Hearing her out, I realize it’s not just about the music or any specific dream. It’s about hitting a wall so hard you’re not sure you can ever get past it. And yet, here we are, doing just that together. It’s a reminder that these aren’t just the girls I share a space with; they’re the ones who get it, who get me, without needing to spell everything out.

She wraps up her story, and Poppy tells hers. How Ethan’s father caused her family to sink from rich to absolute poverty. There’s this unspoken agreement hanging in the air—we’ve all had our backs against the wall, feeling lost, but we didn’t stay down. It’s kind of a silent pact among us now. We’re here for the long haul, not just to share laughs and late-night snack runs but to pull each other through the mess when it gets too much.

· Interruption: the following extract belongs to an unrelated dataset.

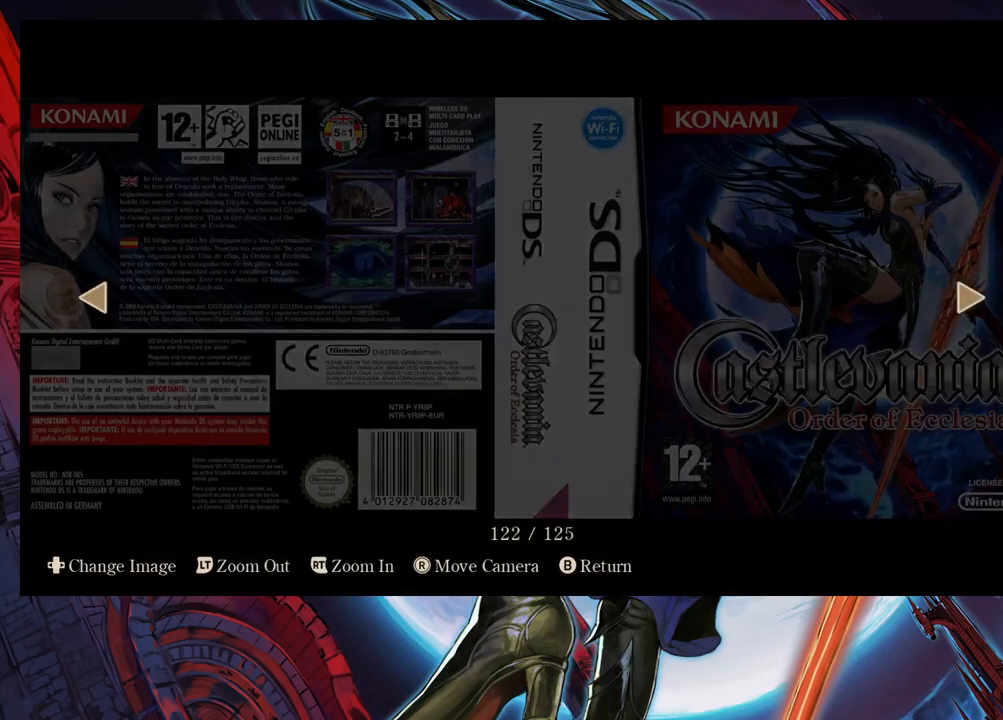
{"buttons": [], "left_stick": "center", "right_stick": "center", "events": [[183, "left_stick", "right"], [367, "left_stick", "center"]]}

It’s funny how it takes a breakdown or a confession like ours to see the real strength of our bond. We’re more than just friends or roommates; we’re like this tight-knit squad forged by our battles, ready to face whatever comes next because we know we’re not doing it alone.

After last night’s raw confessions, hitting the dance studio again felt like stitching back a part of myself I thought was lost. Knowing Eva and Poppy had their own battles, that they didn’t just stumble but crashed and burned at times, weirdly comforted me. It’s like we’re all members of the same messed-up club, united by our scars. So here I am, swapping the tight confines of my little black dress for the freedom of yoga pants and a sports bra, ready to face the music—or the lack thereof—in my own way.

Part of me is angry at myself for just walking away from this part that mattered so much to me. After Eva and Poppy told their stories, it somehow put my own decisions into perspective. Dance has always been a challenge; I was too tall, too everything, and I still persevered. I never should have let the new obstacle of my deafness and my parents’ lack of encouragement and demeaning behavior get the best of me.

In the solitude of the studio, I stand before the mirror, hands gripping the barre as if it’s the only thing keeping me grounded. The girl looking back at me is fierce, a spark in her eyes that isn’t just for show this time. It’s genuine, fueled by a cocktail of defiance and a newfound sense of belonging.

I ease my leg onto the barre, stretching through the pain. It’s a sharp reminder of what I’ve missed, a bittersweet jab that says, “You idiot, why’d you ever stop?” My reflection doesn’t change much, but the intensity in my eyes tells a new story. This isn’t about reclaiming a lost dream or proving anything to my deaf ears or anyone else’s. It’s about reclaiming me.